ホワイトヘッド自身の著作では、『科学と近代世界』が本書と近い問題を主題としています。ホワイトヘッドを読むために、現代科学の最新の動向を把握しておく必要はありません。ホワイトヘッドの科学論・思想史理解をさらに深めたくなった際は、本書のような基礎文献を参照するのがおすすめです。
・Marion, Mathieu. “Theory of Knowledge in Britain from 1860 to 1950,” Baltic International Yearbook of Cognition, vol. 4, 1-34.
『過程と実在』でもたびたび言及される、イギリス観念論の哲学者F. H. ブラッドリーを取り上げ、その哲学がいかに実在論への道を開いたのかを検討した論文です。専門的な内容で、ホワイトヘッドへの直接の言及はなく、邦訳もありません。そのため、『過程と実在』をある程度読み、思想的背景をさらに深く知りたくなった方におすすめです。
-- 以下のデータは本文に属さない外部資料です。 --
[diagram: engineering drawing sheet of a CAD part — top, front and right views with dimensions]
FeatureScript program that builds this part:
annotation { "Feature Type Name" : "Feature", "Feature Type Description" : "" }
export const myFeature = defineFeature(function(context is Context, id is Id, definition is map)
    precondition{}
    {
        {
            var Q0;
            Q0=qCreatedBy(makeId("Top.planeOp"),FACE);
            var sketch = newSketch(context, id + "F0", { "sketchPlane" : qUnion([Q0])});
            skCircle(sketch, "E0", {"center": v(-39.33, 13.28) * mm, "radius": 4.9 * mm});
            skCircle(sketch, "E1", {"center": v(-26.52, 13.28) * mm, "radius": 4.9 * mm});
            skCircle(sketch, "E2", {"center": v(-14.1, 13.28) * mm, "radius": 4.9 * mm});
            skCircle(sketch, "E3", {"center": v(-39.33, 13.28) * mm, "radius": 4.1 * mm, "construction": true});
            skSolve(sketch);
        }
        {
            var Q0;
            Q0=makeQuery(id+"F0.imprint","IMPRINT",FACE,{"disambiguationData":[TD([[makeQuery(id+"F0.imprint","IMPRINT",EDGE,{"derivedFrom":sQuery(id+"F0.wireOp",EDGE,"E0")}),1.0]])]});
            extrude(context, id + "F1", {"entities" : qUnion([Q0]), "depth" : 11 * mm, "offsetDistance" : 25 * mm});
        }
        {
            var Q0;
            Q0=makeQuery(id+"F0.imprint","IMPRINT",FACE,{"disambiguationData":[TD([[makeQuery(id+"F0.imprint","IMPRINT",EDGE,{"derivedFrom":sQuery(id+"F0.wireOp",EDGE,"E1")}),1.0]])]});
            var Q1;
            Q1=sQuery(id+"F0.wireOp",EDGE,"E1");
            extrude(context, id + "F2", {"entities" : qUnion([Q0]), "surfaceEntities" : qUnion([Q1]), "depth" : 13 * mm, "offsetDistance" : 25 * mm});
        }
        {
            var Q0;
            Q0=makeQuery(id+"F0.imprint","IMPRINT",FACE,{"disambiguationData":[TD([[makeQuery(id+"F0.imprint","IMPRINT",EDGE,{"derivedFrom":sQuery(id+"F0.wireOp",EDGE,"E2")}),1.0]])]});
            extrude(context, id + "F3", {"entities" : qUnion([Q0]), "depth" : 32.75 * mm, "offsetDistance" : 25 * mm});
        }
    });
本論文を『過程と実在』と照らし合わせることで、ホワイトヘッドが観念説の何を批判しているのかを立体的に理解できるようになると思います。
ブラッドリーとホワイトヘッドの比較をさらに深めたい場合は、本論文が参照しているCollingwood, Robin George. [2005] “Metaphysics of F. H. Bradley,” An Essay on Philosophical Method, rev. ed. Oxford: Clarendon Press, 229-252も併せて読むといいでしょう。こちらもホワイトヘッドへの直接の言及はありません。ブラッドリーが私たちの経験を、「どれだけ実在(絶対者)に近いか」という度合いで捉えているのに対して、ホワイトヘッドは一つ一つの経験の実在性に優劣を認めず、そこで実現される価値の豊かさに違いをみます。この対比は、『過程と実在』の狙いを考えるうえで一つの手がかりになります。
■講師
西脇祐(法政大学市ヶ谷リベラルアーツセンター兼任講師/中央大学大学院文学研究科博士後期課程)| researchmap
神奈川県相模原市生まれ。ホワイトヘッド哲学の発展史を中心に研究しています。とりわけ、ホワイトヘッドの形而上学が、どのような思索の過程を経て形成されたのかに関心があります。ホワイトヘッドとその周辺の文献を丹念に辿りながら、プロセス哲学、生命論、心の哲学についても研究しています。
趣味は、植物を育てることと、筋肉を育てることです。